2nd World Wind Energy Conference & Renewable Energy Exhibition 2003
23 – 26 November, Cape Town International Convention Centre
Presented by WWEA and AfriWEA

Cape Town, 26 November 2003

Conference resolution


On the occasion of the World Wind Energy Conference & Renewable Energy Exhibition (Cape Town, South Africa), 400 delegates from 40 countries have gathered to jointly discuss concrete implementation strategies for the broad wind energy utilisation in a future energy system completely driven by renewable energies. Wind energy offers very good opportunities for the poor to obtain a reliable, affordable and secure energy supply.

1. The biggest barrier for renewable energies on the existing energy market is still the cost gap caused by enormous subsidies and non-internalised external cost of fossil and nuclear energies. The world community is called on to create a level-playing field and fair conditions for renewable energies. To compensate these market distortions, guaranteed feed-in tariffs have proven to be very effective and efficient.

2. Due to the specific cost structure of wind energy technology, innovative financing schemes have to be developed and donor funds have to be raised especially for the poorer countries in order to foster the wind industry in these countries.

3. Local communities should become active and should benefit directly from wind energy installations. To retain all economic benefits of renewable energies, after all job creation, the share of local production has to be sufficiently high. The OECD consensus on public export credits currently limits the local share. This should be increased for renewable energy technologies up to 50 %.

4. The Kyoto framework should be amended in order to foster long-term investment in clean renewable energies instead of setting up incentives just for short-term efficiency improvements and without regarding the energy source itself. The “additionality” criterion must not punish those governments of developing countries that have created a favourable framework for renewable energies. It should be considered to introduce a fourth Kyoto mechanism focussing on Renewable Energy Implementation.

5. WTO law must be amended so that the national governments have the explicit right to prioritise renewable energies and to internalise external costs of fossil and nuclear sources. Within the GATS framework, energy services must not be liberalised without a clear priority for renewable energy services. National governments should define the creation of a domestic renewable energy supply as part of their national security strategy.

6. The industrialised nations must put a stronger emphasis on renewable energy supply through their development policies. Development programmes must focus on the establishment of domestic renewable energy industries.

7. Transfer of know-how is essential to enable local communities to build up their own production facilities, in cooperation with experienced entrepreneurs and scientists from the countries where wind energy is already contributing to the energy supply.

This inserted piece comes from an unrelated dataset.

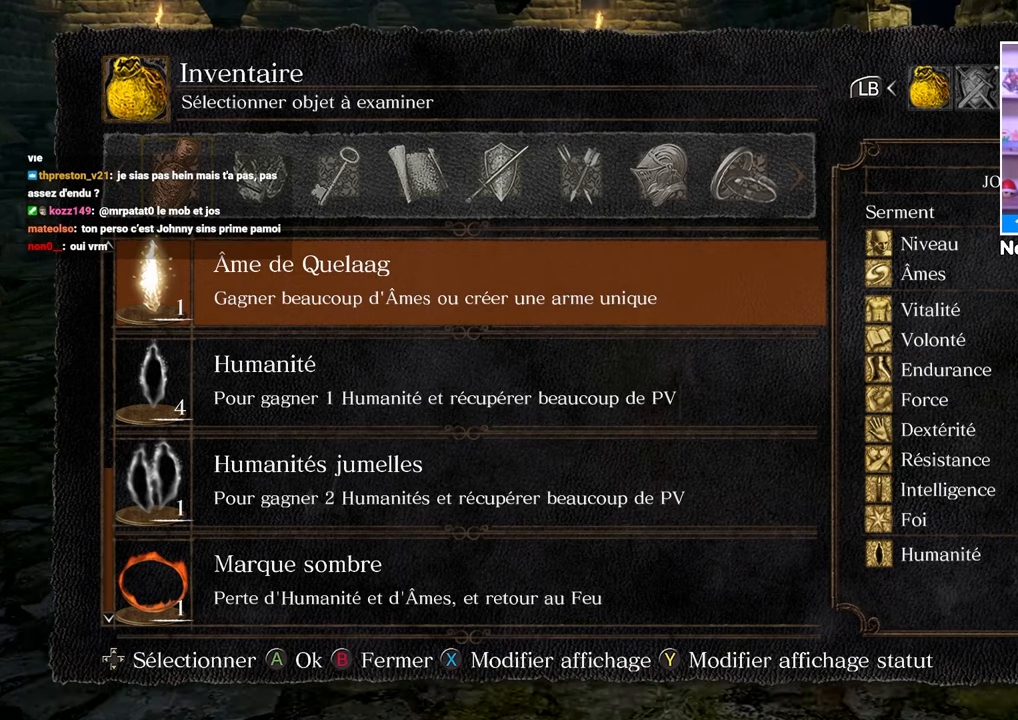
{"buttons": [], "left_stick": "up", "right_stick": "center", "button_events": []}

8. An International Renewable Energy Agency has to be created which serves as a global information pool for renewable energies, cooperates with further international and national organisations that are dealing with renewable energies, and coordinates their activities. Besides, such agency should launch ambitious international implementation programmes for renewable energies, including financing programmes, and it should enhance the role of independent power producers.

The upcoming International Conference on Renewable Energies Renewables 2004 (Bonn, June 2004) should embrace these demands. The governments of the leading countries in the field of renewable energy – like those that have formed the Johannesburg Renewable Energy Coalition – are called on to continue extending their successful policies and to create new national and international implementation programmes including new and ambitious targets. Not the broadest possible consensus, but only the strongest possible alliance of the like-minded governments, international organisations, companies and of civil society should be the main target of the Renewables 2004 conference. All relevant social groups, associations, public bodies, universities, companies etc. are called on to participate in the Renewables 2004 conference and to introduce their specific expertise and perspectives in the preparatory process in order to foster a broad alliance for renewable energies.